## SOURCE EXTRACT
Here’s the thing – pregnancy, like your fingerprint, is unique. No two pregnancies are alike, and pregnancy books generalize and exaggerate things. Moreover, pregnancy books normalize the crazy. Truth is, pregnancy isn’t as terrible as these books make them out to be. Sure, you’re uncomfortable, nothing fits, you’re nauseated – all the bloody time – and at the end of nine months, you scream your throat hoarse like you’re at a rock concert – except that the rock concert is terribly painful.
I may have underplayed that last bit, but the rest of it gets exaggerated wildly by pregnancy books. If anything, they made me feel worse because I was led to believe the crazy, psychotic behaviour was normal (yes, they encourage you to act psychotic). I was worried that I did not have odd food cravings at odd hours – so I convinced myself to have some. But for food addicts like me, it is nothing unusual, because even now I get random food cravings – the past month all I’ve wanted is Mexican food, even though I am utterly un-pregnant right now. I know some women do have them, but like I said, all pregnancies are different, and I am sure even the most extreme cases aren’t as bad as the books described.

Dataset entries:
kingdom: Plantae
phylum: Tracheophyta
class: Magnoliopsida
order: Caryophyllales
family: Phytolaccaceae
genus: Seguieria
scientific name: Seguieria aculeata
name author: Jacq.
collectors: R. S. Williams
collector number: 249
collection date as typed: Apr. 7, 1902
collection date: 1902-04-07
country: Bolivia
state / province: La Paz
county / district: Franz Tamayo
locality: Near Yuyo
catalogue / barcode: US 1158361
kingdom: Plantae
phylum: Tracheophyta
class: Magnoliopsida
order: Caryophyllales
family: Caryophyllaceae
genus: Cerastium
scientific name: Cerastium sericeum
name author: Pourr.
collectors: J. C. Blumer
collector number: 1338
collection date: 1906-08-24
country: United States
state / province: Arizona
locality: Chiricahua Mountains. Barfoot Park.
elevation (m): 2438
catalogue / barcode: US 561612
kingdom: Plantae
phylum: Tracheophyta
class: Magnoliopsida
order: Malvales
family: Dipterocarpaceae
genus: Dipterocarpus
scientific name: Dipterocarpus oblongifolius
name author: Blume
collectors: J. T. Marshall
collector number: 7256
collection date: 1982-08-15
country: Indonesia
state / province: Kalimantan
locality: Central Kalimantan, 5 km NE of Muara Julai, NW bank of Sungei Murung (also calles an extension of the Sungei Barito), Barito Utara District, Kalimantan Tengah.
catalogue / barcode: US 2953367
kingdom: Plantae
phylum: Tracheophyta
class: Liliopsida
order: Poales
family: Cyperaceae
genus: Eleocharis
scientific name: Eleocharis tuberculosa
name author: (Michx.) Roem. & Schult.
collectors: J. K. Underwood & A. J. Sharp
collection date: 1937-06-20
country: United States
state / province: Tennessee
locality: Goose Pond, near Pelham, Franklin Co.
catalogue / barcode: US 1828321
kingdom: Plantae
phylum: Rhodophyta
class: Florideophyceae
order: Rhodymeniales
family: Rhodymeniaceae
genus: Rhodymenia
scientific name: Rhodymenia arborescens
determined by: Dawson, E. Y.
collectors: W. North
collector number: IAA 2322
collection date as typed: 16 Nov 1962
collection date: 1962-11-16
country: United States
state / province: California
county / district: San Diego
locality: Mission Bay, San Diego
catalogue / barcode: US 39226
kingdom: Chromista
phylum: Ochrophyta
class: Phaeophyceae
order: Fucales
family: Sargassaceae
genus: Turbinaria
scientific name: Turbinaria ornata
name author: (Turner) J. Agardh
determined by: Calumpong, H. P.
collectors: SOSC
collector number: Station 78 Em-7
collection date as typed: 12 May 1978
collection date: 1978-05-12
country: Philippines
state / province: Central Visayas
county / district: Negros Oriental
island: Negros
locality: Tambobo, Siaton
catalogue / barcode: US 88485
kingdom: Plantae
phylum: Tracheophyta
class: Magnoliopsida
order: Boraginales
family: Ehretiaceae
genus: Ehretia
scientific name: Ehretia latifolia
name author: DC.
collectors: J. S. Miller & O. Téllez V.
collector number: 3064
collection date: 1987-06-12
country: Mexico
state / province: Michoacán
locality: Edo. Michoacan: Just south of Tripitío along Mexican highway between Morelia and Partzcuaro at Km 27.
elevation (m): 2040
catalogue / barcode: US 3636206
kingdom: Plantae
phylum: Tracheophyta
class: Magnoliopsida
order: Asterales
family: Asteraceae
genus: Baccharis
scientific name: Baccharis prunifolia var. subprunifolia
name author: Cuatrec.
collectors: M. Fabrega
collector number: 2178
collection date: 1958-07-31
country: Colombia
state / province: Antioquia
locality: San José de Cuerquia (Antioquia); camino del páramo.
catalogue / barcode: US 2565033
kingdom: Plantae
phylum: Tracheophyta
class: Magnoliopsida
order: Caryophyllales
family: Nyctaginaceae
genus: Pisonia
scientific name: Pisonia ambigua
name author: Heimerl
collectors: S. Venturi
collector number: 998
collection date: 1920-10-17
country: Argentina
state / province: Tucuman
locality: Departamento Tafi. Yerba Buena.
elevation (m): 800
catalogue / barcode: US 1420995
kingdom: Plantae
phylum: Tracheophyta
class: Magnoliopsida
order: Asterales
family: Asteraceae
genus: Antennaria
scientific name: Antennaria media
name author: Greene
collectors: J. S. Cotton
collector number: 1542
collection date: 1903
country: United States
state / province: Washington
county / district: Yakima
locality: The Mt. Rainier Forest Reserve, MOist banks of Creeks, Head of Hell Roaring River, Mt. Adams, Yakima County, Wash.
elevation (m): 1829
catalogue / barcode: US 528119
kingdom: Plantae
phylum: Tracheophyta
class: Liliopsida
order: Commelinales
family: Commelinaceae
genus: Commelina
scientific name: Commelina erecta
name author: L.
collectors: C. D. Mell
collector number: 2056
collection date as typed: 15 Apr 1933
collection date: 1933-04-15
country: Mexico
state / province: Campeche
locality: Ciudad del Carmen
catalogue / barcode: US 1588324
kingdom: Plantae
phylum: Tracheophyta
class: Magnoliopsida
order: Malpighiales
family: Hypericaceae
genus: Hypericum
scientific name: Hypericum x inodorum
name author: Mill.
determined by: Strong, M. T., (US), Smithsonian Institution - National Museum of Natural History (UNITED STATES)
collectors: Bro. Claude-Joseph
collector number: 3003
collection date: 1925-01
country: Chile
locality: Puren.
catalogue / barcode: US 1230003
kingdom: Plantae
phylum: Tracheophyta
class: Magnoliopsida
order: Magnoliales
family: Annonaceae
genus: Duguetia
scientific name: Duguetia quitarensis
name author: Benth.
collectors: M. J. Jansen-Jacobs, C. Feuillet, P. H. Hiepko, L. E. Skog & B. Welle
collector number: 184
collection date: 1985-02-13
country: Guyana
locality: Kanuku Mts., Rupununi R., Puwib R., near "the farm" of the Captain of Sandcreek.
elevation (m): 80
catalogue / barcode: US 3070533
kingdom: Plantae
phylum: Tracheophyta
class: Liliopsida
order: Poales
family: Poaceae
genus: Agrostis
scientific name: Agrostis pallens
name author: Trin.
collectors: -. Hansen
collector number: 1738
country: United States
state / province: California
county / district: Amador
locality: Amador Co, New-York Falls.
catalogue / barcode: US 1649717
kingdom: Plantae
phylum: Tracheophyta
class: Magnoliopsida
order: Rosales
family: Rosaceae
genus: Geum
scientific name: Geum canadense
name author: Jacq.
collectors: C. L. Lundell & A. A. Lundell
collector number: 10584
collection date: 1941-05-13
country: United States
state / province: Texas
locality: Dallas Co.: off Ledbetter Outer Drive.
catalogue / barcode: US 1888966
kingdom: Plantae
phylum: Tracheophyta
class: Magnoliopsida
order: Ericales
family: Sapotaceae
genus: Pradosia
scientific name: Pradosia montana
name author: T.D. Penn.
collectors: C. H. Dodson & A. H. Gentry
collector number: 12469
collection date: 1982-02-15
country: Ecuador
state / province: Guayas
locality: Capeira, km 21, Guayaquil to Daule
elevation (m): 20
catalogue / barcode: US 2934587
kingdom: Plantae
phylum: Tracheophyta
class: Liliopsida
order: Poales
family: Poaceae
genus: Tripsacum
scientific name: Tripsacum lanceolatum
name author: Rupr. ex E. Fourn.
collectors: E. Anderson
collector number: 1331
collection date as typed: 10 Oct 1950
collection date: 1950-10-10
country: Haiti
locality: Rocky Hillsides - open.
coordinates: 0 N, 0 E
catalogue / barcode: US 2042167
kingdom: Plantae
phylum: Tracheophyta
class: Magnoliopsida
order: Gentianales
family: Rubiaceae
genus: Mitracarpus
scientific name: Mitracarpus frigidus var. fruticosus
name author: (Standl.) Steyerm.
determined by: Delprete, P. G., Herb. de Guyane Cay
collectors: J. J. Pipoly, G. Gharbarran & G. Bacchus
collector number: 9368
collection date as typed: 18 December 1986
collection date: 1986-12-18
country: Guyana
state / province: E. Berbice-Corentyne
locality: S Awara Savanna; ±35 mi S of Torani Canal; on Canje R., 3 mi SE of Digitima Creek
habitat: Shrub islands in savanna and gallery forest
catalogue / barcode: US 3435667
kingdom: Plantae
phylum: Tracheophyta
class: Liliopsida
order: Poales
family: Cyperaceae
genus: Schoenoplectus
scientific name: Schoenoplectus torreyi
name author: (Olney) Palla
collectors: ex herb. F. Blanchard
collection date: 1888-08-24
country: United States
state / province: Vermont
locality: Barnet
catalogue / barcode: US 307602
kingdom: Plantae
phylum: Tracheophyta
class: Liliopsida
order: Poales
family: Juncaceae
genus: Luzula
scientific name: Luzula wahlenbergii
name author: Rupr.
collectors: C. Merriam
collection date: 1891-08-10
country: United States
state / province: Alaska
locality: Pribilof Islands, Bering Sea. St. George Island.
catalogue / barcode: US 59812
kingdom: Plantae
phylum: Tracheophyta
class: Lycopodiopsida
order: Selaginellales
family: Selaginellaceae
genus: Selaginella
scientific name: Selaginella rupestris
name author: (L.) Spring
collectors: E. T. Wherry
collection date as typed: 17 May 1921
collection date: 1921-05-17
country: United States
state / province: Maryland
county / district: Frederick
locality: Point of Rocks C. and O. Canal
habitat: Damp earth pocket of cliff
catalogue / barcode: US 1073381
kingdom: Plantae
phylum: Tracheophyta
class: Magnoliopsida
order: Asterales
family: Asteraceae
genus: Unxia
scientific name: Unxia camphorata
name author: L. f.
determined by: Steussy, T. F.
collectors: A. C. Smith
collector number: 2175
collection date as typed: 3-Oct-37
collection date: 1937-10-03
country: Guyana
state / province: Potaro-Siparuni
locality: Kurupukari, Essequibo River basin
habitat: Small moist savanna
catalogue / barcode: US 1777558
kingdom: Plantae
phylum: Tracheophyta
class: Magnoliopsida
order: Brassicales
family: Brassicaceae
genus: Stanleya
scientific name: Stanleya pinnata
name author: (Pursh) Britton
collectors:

## CHECK YOUR UNDERSTANDING
• A. Return the part of the pregnancy passage from "Here’s the thing" up to and including "is terribly painful.", copied word for word.
• B. According to the pregnancy passage, what food has the writer wanted for the past month?
Work only from the pregnancy passage.

## LIST OF ANSWERS
• A.
Here’s the thing – pregnancy, like your fingerprint, is unique. No two pregnancies are alike, and pregnancy books generalize and exaggerate things. Moreover, pregnancy books normalize the crazy. Truth is, pregnancy isn’t as terrible as these books make them out to be. Sure, you’re uncomfortable, nothing fits, you’re nauseated – all the bloody time – and at the end of nine months, you scream your throat hoarse like you’re at a rock concert – except that the rock concert is terribly painful.

• B. Mexican food.